I tried to read the new scene, wishing I had the time to run a few dreams of my own to ground. I felt tireder than I had before the nap. I couldn’t even get my eyes to focus on Broun’s typing. The reporters would be here any minute, and then I would stand propped up against a wall for endless hours telling people why Broun’s book wasn’t ready, and then tomorrow I would go out to Arlington and poke around in the snow, looking for Willie Lincoln’s grave.

If I could find out where he was buried, I might not have to spend tomorrow out wiping snow off old tombstones. I put down the rewritten scene and looked for Sandburg’s War Years.

Broun has never believed in libraries—he keeps books all over the house, and whenever he finishes with one, he sticks it into the handiest bookcase. I offered once to organize the books, and he said, “I know where they all are.” He might know, but I didn’t, so I had organized them for myself—Grant and the western campaign in the big upstairs dining room, Lee in the solarium, Lincoln in the study. It didn’t do much good. Broun still left books wherever he finished with them, but it was better than nothing.

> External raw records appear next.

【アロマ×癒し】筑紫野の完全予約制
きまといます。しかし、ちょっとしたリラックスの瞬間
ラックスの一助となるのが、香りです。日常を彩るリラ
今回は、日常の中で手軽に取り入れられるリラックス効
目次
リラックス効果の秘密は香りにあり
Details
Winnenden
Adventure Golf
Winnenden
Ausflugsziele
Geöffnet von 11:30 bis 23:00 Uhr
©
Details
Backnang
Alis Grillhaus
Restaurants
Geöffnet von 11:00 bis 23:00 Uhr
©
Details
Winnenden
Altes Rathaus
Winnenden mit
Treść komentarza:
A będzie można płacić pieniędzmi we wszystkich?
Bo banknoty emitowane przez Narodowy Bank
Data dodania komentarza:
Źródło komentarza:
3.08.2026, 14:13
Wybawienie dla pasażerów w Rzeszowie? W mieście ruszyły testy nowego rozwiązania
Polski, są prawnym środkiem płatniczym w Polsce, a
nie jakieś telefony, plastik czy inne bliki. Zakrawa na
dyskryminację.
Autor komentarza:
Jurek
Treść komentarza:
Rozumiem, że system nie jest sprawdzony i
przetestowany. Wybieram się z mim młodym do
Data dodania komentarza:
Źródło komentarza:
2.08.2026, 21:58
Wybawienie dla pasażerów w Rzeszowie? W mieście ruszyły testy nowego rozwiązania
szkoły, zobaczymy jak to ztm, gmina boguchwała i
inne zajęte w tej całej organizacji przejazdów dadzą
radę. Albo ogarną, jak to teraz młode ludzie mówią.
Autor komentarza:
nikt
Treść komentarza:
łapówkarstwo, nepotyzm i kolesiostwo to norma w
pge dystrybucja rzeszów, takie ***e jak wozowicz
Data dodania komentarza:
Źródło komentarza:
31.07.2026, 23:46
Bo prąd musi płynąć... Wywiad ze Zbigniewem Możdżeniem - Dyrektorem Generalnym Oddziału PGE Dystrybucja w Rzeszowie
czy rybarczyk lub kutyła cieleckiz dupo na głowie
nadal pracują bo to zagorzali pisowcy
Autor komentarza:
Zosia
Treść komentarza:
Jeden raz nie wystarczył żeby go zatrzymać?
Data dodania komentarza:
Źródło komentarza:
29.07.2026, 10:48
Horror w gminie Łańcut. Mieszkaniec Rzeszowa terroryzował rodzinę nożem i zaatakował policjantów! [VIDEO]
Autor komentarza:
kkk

I had at least an even chance of finding what I needed. Usually. Not this time, though.

Sandburg’s War Years wasn’t where I’d put it, and neither was Oates. It took me almost an hour to find them, Oates in the upstairs bathroom, Sandburg down in the solarium underneath one of Broun’s African violets. Before I even got upstairs with them, a young woman from People snowed up and tried to pump me about Broun’s new book.